Elon Musk Shocks with X's Open-Sourced Recommendation Algorithm: 1,600 GitHub Stars in Six Hours, Boasts No Competitor Match

Musk's "first step" to open source the X platform

"We will open-source the latest content recommendation algorithm of the X platform within 7 days."

A few days ago, this statement made by Elon Musk, the helmsman of the X platform, really stunned many people. After all, this means that the outside world will have the first opportunity to systematically understand how X decides which natural content and which advertising content to recommend to users.

As soon as the words were spoken, many people eagerly awaited and "camped out" on X every day, waiting to see if Musk would "break his promise."

What's exciting is that the official Engineering account of the X platform's engineering team gave an answer today. They made a major announcement that the new X recommendation algorithm is officially open-sourced - this algorithm uses the same Transformer architecture as xAI's Grok model.

Meanwhile, the relevant GitHub repository is also made public: https://github.com/xai-org/x-algorithm. It has already received 1.6k Stars within six hours of going live.

This is not just a symbolic "showing some code." For the question that the outside world has been discussing for years - "How does X's recommendation system really work?" This time, there is finally an object to directly read the source code.

From "Making a Statement" to "Delivering Results": Why Does Musk Insist on Open-Sourcing the Algorithm?

To talk about this open-source move, we first need to understand Musk's "obsession."

In the field of social platforms, recommendation algorithms have always been the "core secrets" of each company: every post and every advertisement that users see is the result of calculations by the algorithm based on various dimensions such as user behavior, content tags, and business requirements. Previously, whether it was Facebook, Instagram, or other social platforms, the algorithms were firmly locked in a "black box." The outside world could only guess the logic through reverse engineering, and platforms usually wouldn't take the initiative to disclose the details.

But Musk is different. Before and after taking over the X platform, he has complained about the problem of "opaque algorithms" more than once. So, he is determined to build a "free square."

This time, setting the "open-source goal" is not so much a whim as a crucial step in his transformation of the X platform: on the one hand, by open-sourcing, global developers and users can supervise the algorithm logic, reducing doubts about "algorithm bias" and "traffic manipulation" and also meeting regulatory requirements; on the other hand, leveraging the power of the community to optimize the algorithm - after all, the wisdom of global programmers is far more efficient than the "closed-door development" of an internal team, and this can strengthen the moat of the X ecosystem.

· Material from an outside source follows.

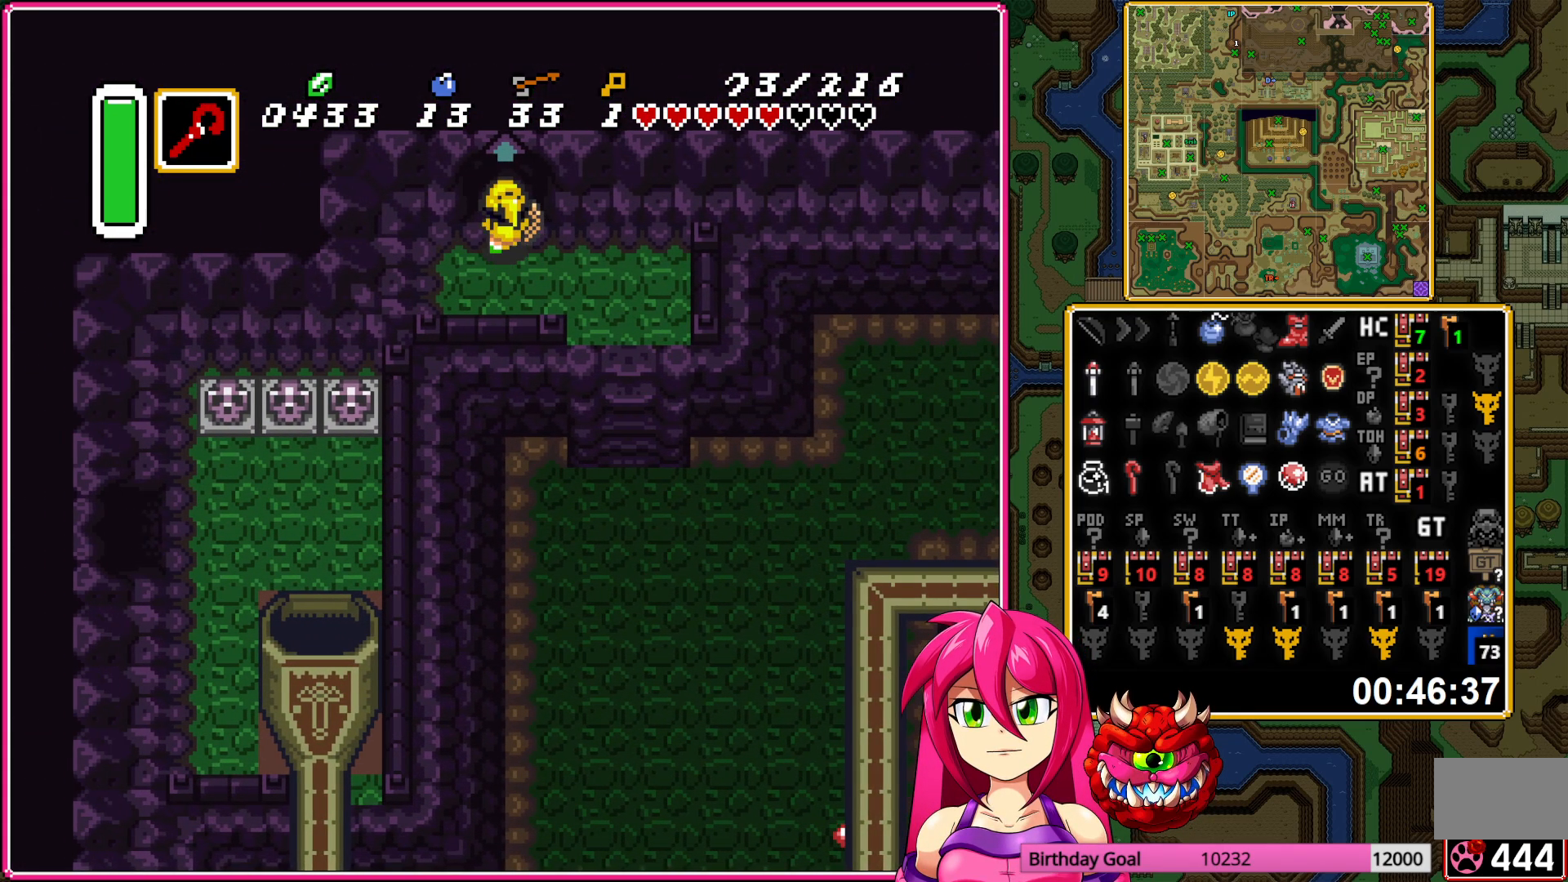
{"buttons": [], "events": [[467, "DPAD_UP", "up"]]}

Of course, this is just the first step. Musk also said previously that "the code will be updated every four weeks in the future, along with developer notes indicating the changes in the algorithm and logic."

This model of "continuous open-sourcing + transparent updates" is almost an unprecedented attempt in the field of social platforms. So, what exactly did they open-source this time? Let's find out next.

Unboxing the GitHub Repository: What Does X's Recommendation Algorithm Look Like?

Opening the repository at https://github.com/xai-org/x-algorithm, we first see that what the X platform has open-sourced this time is the core recommendation system of the "For You" feed.

According to the X engineering team, the content of the "For You" feed mainly comes from two sources:

One is in-platform content (Thunder module), which are the posts published by the accounts that users follow;

The other is off-platform content (Phoenix retrieval module), which are the posts mined from the global content library that users may be interested in but haven't followed. This is also the core source of the system's "recommendation of unfamiliar content."

After integrating the two types of content, it will be analyzed by the Phoenix model (based on the Grok Transformer model, the Transformer implementation is ported from xAI's open-sourced Grok-1 and adapted and adjusted for the specific usage scenarios of the recommendation system) - this model will predict the probability of various interactions of users with each post through the user's interaction history such as likes, replies, and reposts. The final content score is a weighted combination of these probabilities.

The X engineering team also revealed that the system has removed all manually designed features and most heuristic rules. The core computing work is completely undertaken by this Grok Transformer model. Its core logic is to determine the relevance between content and users by analyzing the user's interaction history, rather than relying on manually set content relevance features. This design greatly reduces the complexity of the data processing pipeline and the push infrastructure.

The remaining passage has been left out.